07/04/2007

L’hindouisme ou la quête du soi

7L'Inde, ayant conservé dans toute son histoire un sens profond du sacré, a toujours considéré que tout grand personnage était une manifestation du pouvoir divin. D'après sa constitution, l'Inde se proclame religieusement neutre. L'Etat indien ne reconnaît aucune distinction de classes ou de sectes religieuses, et dans ses actes ne s'en tient qu'aux normes fournies par les données techniques adéquates à chaque problème, en excluant positivement toute éthique religieuse.



Le sous-continent indien est un véritable musée des religions, hindouisme, islam, christianisme, jaïnisme, bouddhisme et de très nombreux cultes locaux tribaux. La tolérance des hindous en matière spirituelle est proverbiale. On est arrivé en Occident à se poser cette question : un Dieu hindou ne serait-il pas, par hasard, le Dieu auquel aspire la civilisation technocratique, qui a déclarée la mort du Dieu chrétien. Par "Dieu hindou", ce n'est pas une des nombreuses figures divines de l'hindouisme, mais une certaine conception du divin comme a l'hindouisme.



L'Hindou accepte la vie telle quelle est, expression intelligente du cosmos. L'hindouisme ne cherche pas à proclamer une vérité religieuse et à faire un effort intellectuel pour accepter une vérité doctrinale qu'il faudrait prouver et démontrer ; il veut s'intégrer aux sources mêmes de l'Etre, à l'essence spirituelle de la vie, absolue, neutre et impersonnelle. La nature de cette ultime réalité est inconnaissable et toute définition de l'Etre est refusée par la pensée hindoue.



Ce qui unit tous les Hindous, c'est l'acceptation d'une hiérarchisation à la fois cosmique et sociale, les castes et les multiples sous-castes d'une part et les quatre stades principaux de la vie individuelle de l'autre, (étudiant, chef de famille, philosophe ermite, ascète errant).

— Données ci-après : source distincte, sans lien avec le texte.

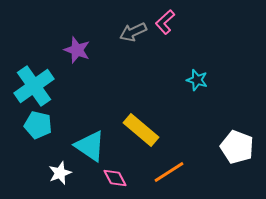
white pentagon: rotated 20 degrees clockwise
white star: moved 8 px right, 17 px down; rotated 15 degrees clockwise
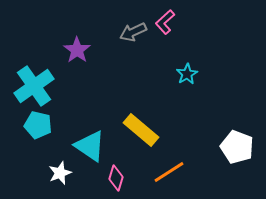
purple star: rotated 16 degrees clockwise
cyan star: moved 10 px left, 6 px up; rotated 25 degrees clockwise
pink diamond: moved 1 px right; rotated 45 degrees clockwise
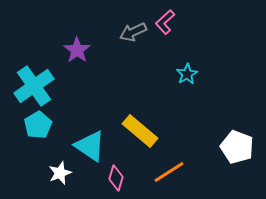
cyan pentagon: rotated 28 degrees clockwise
yellow rectangle: moved 1 px left, 1 px down
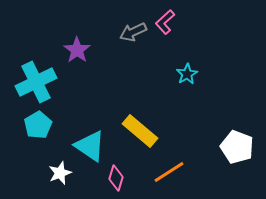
cyan cross: moved 2 px right, 4 px up; rotated 9 degrees clockwise
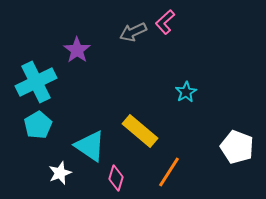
cyan star: moved 1 px left, 18 px down
orange line: rotated 24 degrees counterclockwise
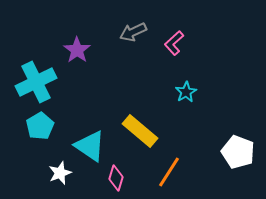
pink L-shape: moved 9 px right, 21 px down
cyan pentagon: moved 2 px right, 1 px down
white pentagon: moved 1 px right, 5 px down
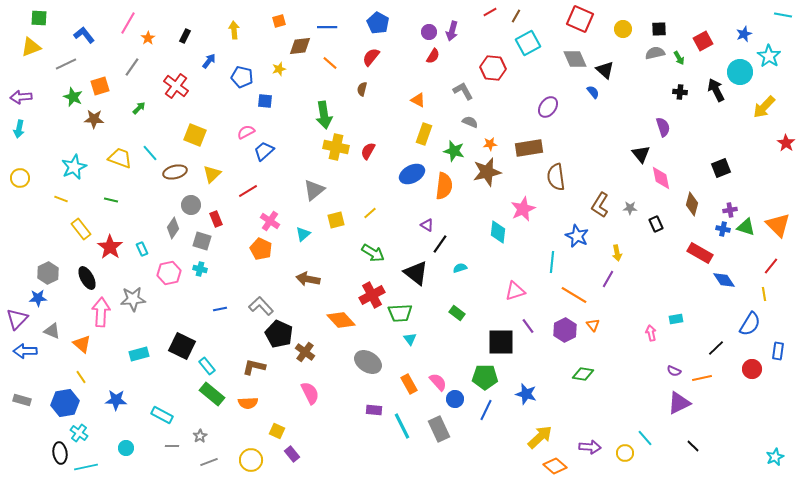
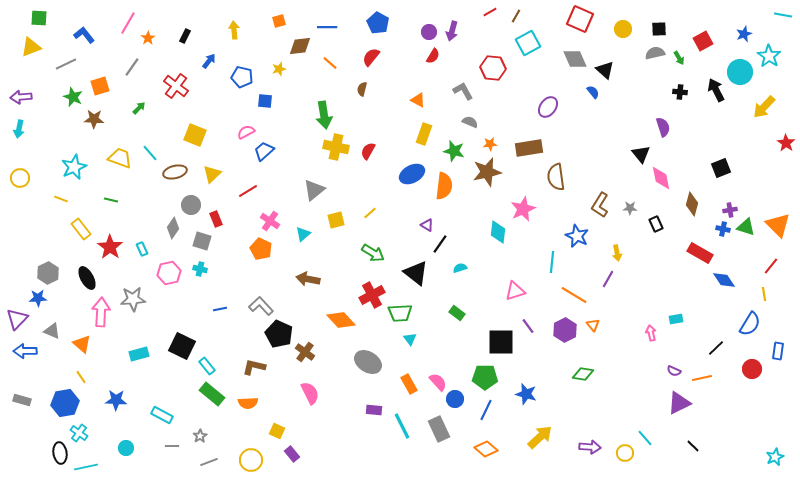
orange diamond at (555, 466): moved 69 px left, 17 px up
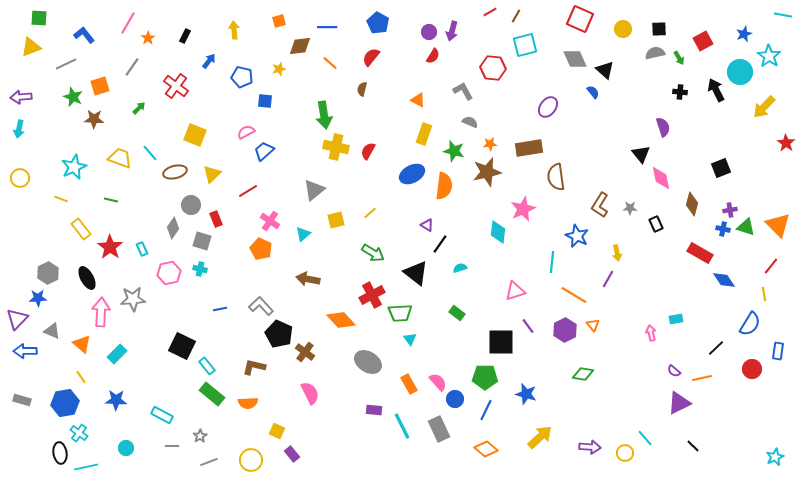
cyan square at (528, 43): moved 3 px left, 2 px down; rotated 15 degrees clockwise
cyan rectangle at (139, 354): moved 22 px left; rotated 30 degrees counterclockwise
purple semicircle at (674, 371): rotated 16 degrees clockwise
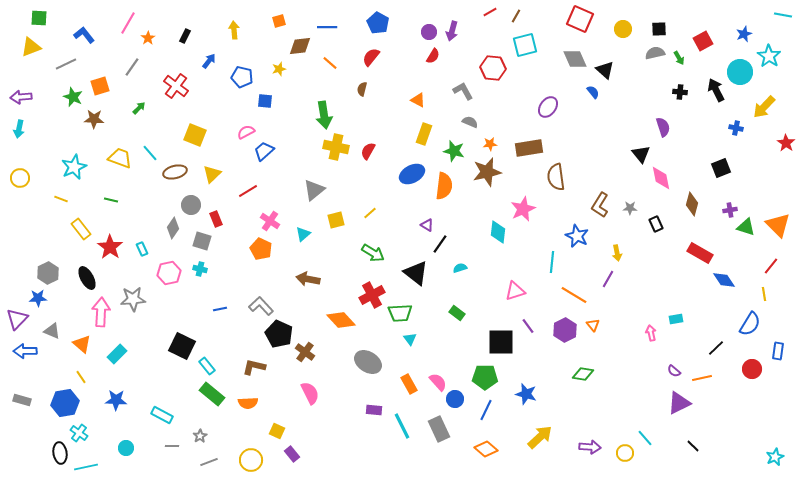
blue cross at (723, 229): moved 13 px right, 101 px up
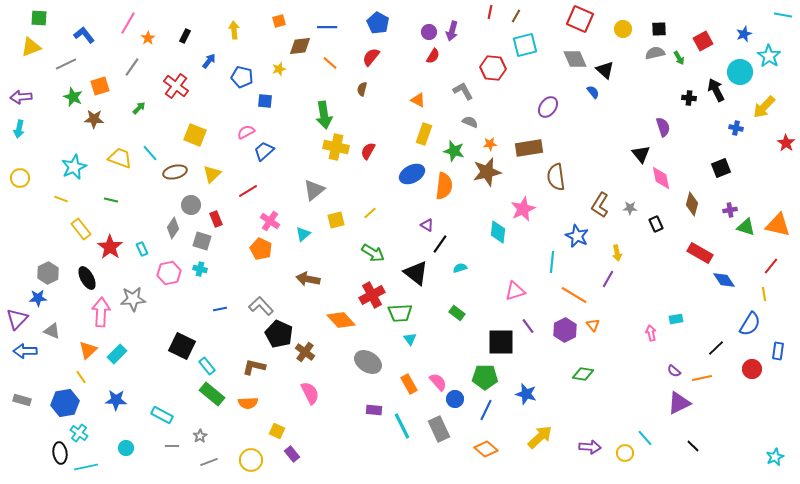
red line at (490, 12): rotated 48 degrees counterclockwise
black cross at (680, 92): moved 9 px right, 6 px down
orange triangle at (778, 225): rotated 32 degrees counterclockwise
orange triangle at (82, 344): moved 6 px right, 6 px down; rotated 36 degrees clockwise
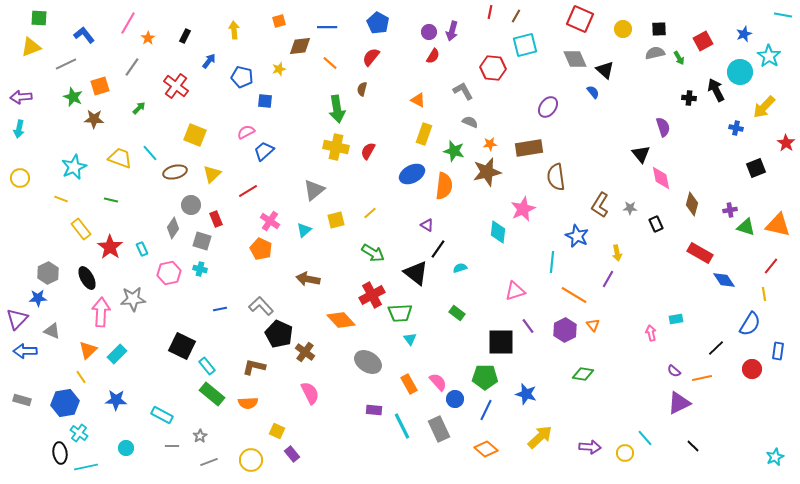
green arrow at (324, 115): moved 13 px right, 6 px up
black square at (721, 168): moved 35 px right
cyan triangle at (303, 234): moved 1 px right, 4 px up
black line at (440, 244): moved 2 px left, 5 px down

La base de ce principe métaphysique et social est le concept de loi divine universelle, le dharma, principe moral de causalité qui règle le processus naturel de la perpétuelle transformation de la création. Ce "dharma", régit également la vie de chaque individualité et son but est de libérer l'homme de la roue infernale des naissances, des morts et des servitudes déterminisme.

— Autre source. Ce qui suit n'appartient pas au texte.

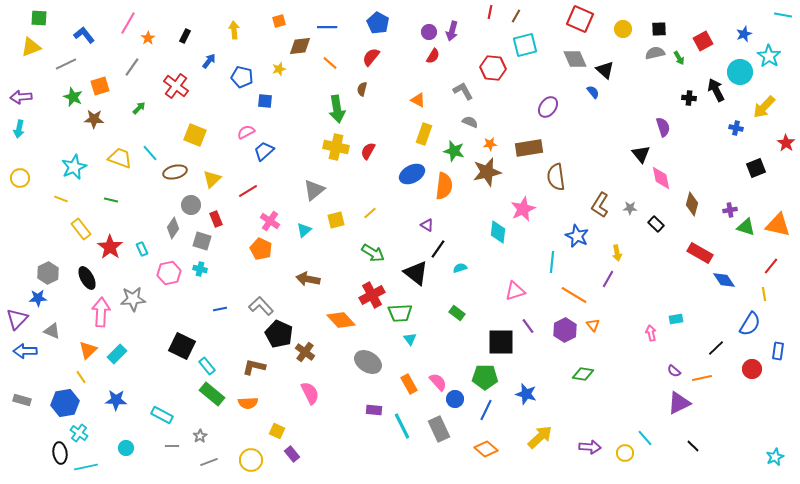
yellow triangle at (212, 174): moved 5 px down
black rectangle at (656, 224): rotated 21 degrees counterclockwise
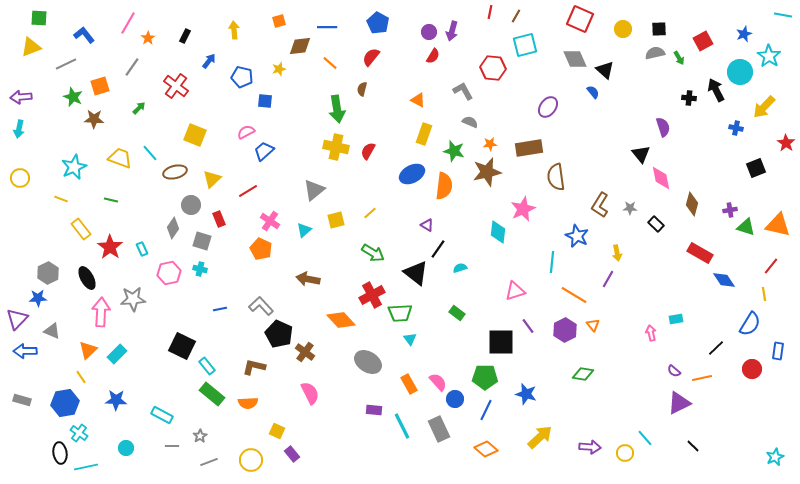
red rectangle at (216, 219): moved 3 px right
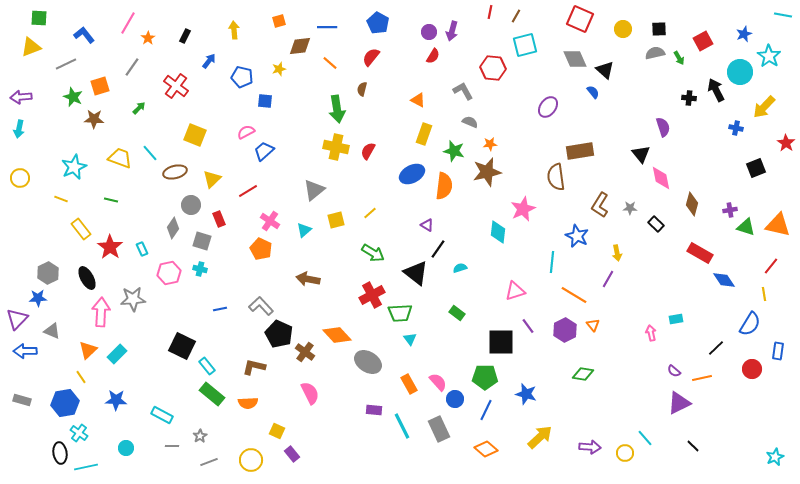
brown rectangle at (529, 148): moved 51 px right, 3 px down
orange diamond at (341, 320): moved 4 px left, 15 px down
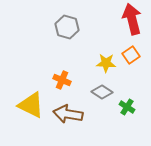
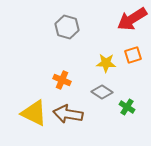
red arrow: rotated 108 degrees counterclockwise
orange square: moved 2 px right; rotated 18 degrees clockwise
yellow triangle: moved 3 px right, 8 px down
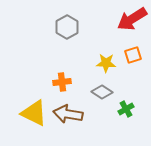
gray hexagon: rotated 15 degrees clockwise
orange cross: moved 2 px down; rotated 30 degrees counterclockwise
green cross: moved 1 px left, 2 px down; rotated 28 degrees clockwise
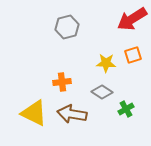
gray hexagon: rotated 15 degrees clockwise
brown arrow: moved 4 px right
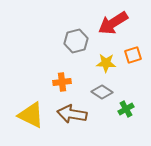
red arrow: moved 19 px left, 4 px down
gray hexagon: moved 9 px right, 14 px down
yellow triangle: moved 3 px left, 2 px down
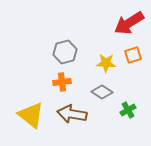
red arrow: moved 16 px right
gray hexagon: moved 11 px left, 11 px down
green cross: moved 2 px right, 1 px down
yellow triangle: rotated 12 degrees clockwise
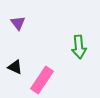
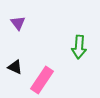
green arrow: rotated 10 degrees clockwise
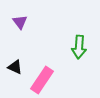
purple triangle: moved 2 px right, 1 px up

L'hindouisme est véritablement une gigantesque entreprise de la délivrance de soi par la réalisation du soi ; ce soi intérieur s'identifie avec l'ultime essence, le Brahmane. L'ascète hindou est le vivant exemple, pour la société, du but à poursuivre pour obtenir la délivrance.



L'Inde fait entrer son concept de l'art dans la philosophie de la vie. En suivant l'école philosophique du Vedanta, (une des écoles traditionnelles qui traite de l'aspect métaphysique de sa pensée), on peut dire que le monde des phénomènes est vu non pas comme une réalité en soi, mais comme un aspect relatif de l'Etre (Dieu). Le monde phénoménal où les êtres humains vont et viennent dans une série sans fin de réincarnations est illusoire ; la libéralisation finale est la sortie de ce cycle de douleurs, de misère et de mort sans fin. Cette libéralisation s'obtient par une sévère éthique, par une grande foi dans la vérité éternelle et par des techniques de réintégration spirituelle qu'enseigne le yoga.